Work required ::
Starting at the line that contains "uncontrolled transmission rates.", print every remaining line of the entries, unchanged, and output nothing more.

Provided records ::
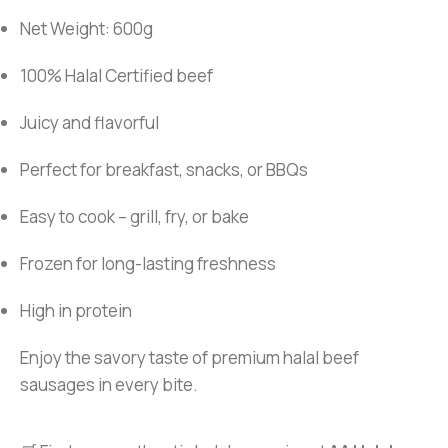
Net Weight: 600g
100% Halal Certified beef
Juicy and flavorful
Perfect for breakfast, snacks, or BBQs
Easy to cook – grill, fry, or bake
Frozen for long-lasting freshness
High in protein
Enjoy the savory taste of premium halal beef
sausages in every bite.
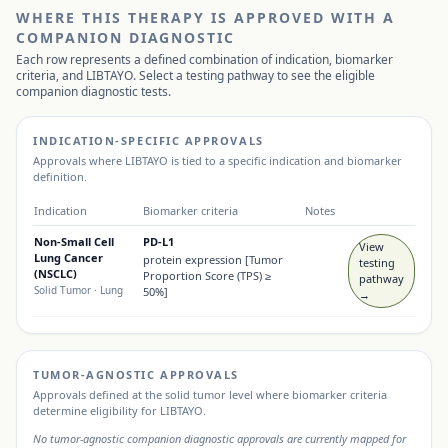
WHERE THIS THERAPY IS APPROVED WITH A
COMPANION DIAGNOSTIC
Each row represents a defined combination of indication, biomarker
criteria, and
LIBTAYO
. Select a testing pathway to see the eligible
companion diagnostic tests.
INDICATION-SPECIFIC APPROVALS
Approvals where
LIBTAYO
is tied to a specific indication and biomarker
definition.
Indication
Biomarker criteria
Notes
Non-Small Cell
PD-L1
View
Lung Cancer
protein expression [Tumor
testing
(NSCLC)
Proportion Score (TPS) ≥
pathway
Solid Tumor
· Lung
50%]
→
TUMOR-AGNOSTIC APPROVALS
Approvals defined at the solid tumor level where biomarker criteria
determine eligibility for
LIBTAYO
.
No tumor-agnostic companion diagnostic approvals are currently mapped for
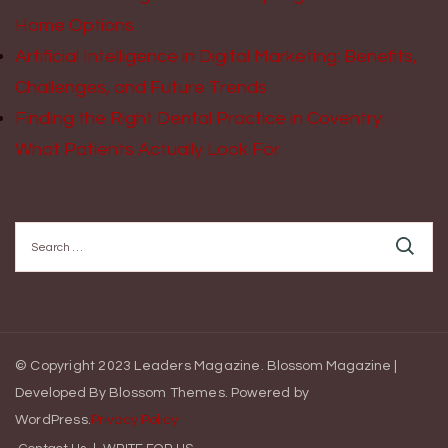
Home Options
Artificial Intelligence in Digital Marketing: Benefits,
Challenges, and Future Trends
Finding the Right Dental Practice in Coventry:
What Patients Actually Look For
Search
for:
© Copyright 2023 Leaders Magazine.
Blossom Magazine |
Developed By
Blossom Themes
.
Powered by
WordPress
.
Privacy Policy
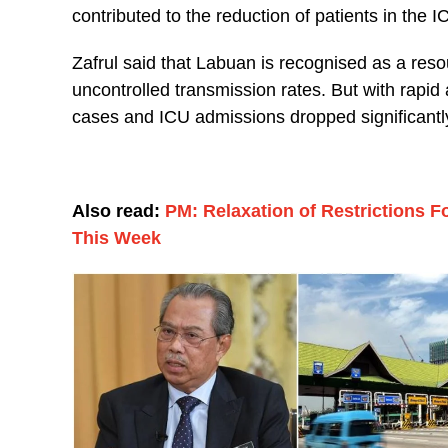
contributed to the reduction of patients in the 
Zafrul said that Labuan is recognised as a re
uncontrolled transmission rates. But with rapi
cases and ICU admissions dropped significantl
Also read:
PM: Relaxation of Restrictions 
This Week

Output of the task ::
uncontrolled transmission rates. But with rapi
cases and ICU admissions dropped significantl
Also read:
PM: Relaxation of Restrictions 
This Week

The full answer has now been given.